# What you need to do
All of the data that follows is to be printed exactly, without pictures.

============

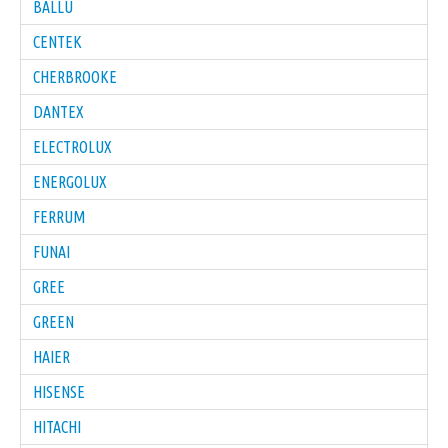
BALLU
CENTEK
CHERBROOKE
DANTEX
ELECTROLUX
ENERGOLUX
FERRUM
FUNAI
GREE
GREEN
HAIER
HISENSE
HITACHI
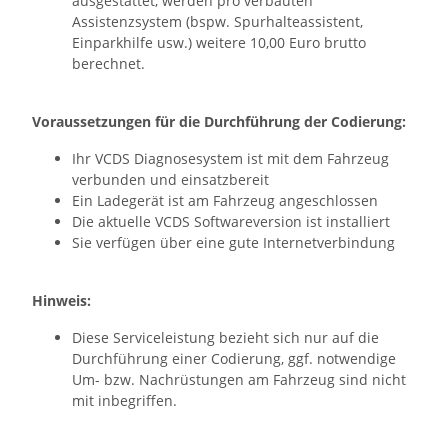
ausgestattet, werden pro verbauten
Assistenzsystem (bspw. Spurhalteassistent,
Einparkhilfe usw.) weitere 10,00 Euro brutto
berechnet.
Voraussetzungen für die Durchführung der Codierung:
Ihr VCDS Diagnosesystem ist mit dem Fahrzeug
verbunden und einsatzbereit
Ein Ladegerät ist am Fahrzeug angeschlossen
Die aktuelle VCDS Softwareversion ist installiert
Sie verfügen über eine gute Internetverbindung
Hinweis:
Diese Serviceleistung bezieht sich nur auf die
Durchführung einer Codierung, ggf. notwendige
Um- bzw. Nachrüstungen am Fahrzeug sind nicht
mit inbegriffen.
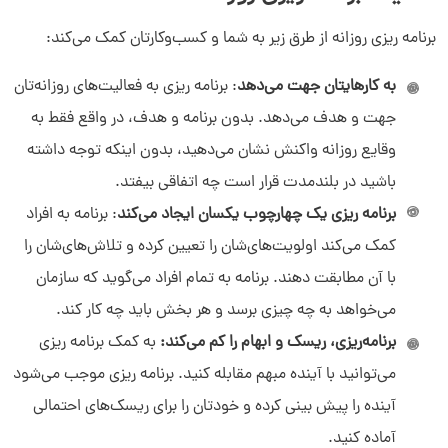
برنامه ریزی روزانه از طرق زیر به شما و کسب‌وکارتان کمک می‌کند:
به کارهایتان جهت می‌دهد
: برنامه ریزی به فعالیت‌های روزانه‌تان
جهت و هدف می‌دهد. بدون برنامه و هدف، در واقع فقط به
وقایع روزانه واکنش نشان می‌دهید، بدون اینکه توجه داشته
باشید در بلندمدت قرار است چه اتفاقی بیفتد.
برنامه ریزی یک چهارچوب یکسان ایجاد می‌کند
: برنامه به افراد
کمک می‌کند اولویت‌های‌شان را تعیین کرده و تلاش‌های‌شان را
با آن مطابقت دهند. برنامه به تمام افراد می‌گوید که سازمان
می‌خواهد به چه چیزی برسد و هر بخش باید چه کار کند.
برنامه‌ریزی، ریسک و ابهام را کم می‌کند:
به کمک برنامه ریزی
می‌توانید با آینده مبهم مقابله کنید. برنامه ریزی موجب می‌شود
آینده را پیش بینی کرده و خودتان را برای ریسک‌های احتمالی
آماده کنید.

============

# Response below
BALLU
CENTEK
CHERBROOKE
DANTEX
ELECTROLUX
ENERGOLUX
FERRUM
FUNAI
GREE
GREEN
HAIER
HISENSE
HITACHI
ausgestattet, werden pro verbauten
Assistenzsystem (bspw. Spurhalteassistent,
Einparkhilfe usw.) weitere 10,00 Euro brutto
berechnet.
Voraussetzungen für die Durchführung der Codierung:
Ihr VCDS Diagnosesystem ist mit dem Fahrzeug
verbunden und einsatzbereit
Ein Ladegerät ist am Fahrzeug angeschlossen
Die aktuelle VCDS Softwareversion ist installiert
Sie verfügen über eine gute Internetverbindung
Hinweis:
Diese Serviceleistung bezieht sich nur auf die
Durchführung einer Codierung, ggf. notwendige
Um- bzw. Nachrüstungen am Fahrzeug sind nicht
mit inbegriffen.
برنامه ریزی روزانه از طرق زیر به شما و کسب‌وکارتان کمک می‌کند:
به کارهایتان جهت می‌دهد
: برنامه ریزی به فعالیت‌های روزانه‌تان
جهت و هدف می‌دهد. بدون برنامه و هدف، در واقع فقط به
وقایع روزانه واکنش نشان می‌دهید، بدون اینکه توجه داشته
باشید در بلندمدت قرار است چه اتفاقی بیفتد.
برنامه ریزی یک چهارچوب یکسان ایجاد می‌کند
: برنامه به افراد
کمک می‌کند اولویت‌های‌شان را تعیین کرده و تلاش‌های‌شان را
با آن مطابقت دهند. برنامه به تمام افراد می‌گوید که سازمان
می‌خواهد به چه چیزی برسد و هر بخش باید چه کار کند.
برنامه‌ریزی، ریسک و ابهام را کم می‌کند:
به کمک برنامه ریزی
می‌توانید با آینده مبهم مقابله کنید. برنامه ریزی موجب می‌شود
آینده را پیش بینی کرده و خودتان را برای ریسک‌های احتمالی
آماده کنید.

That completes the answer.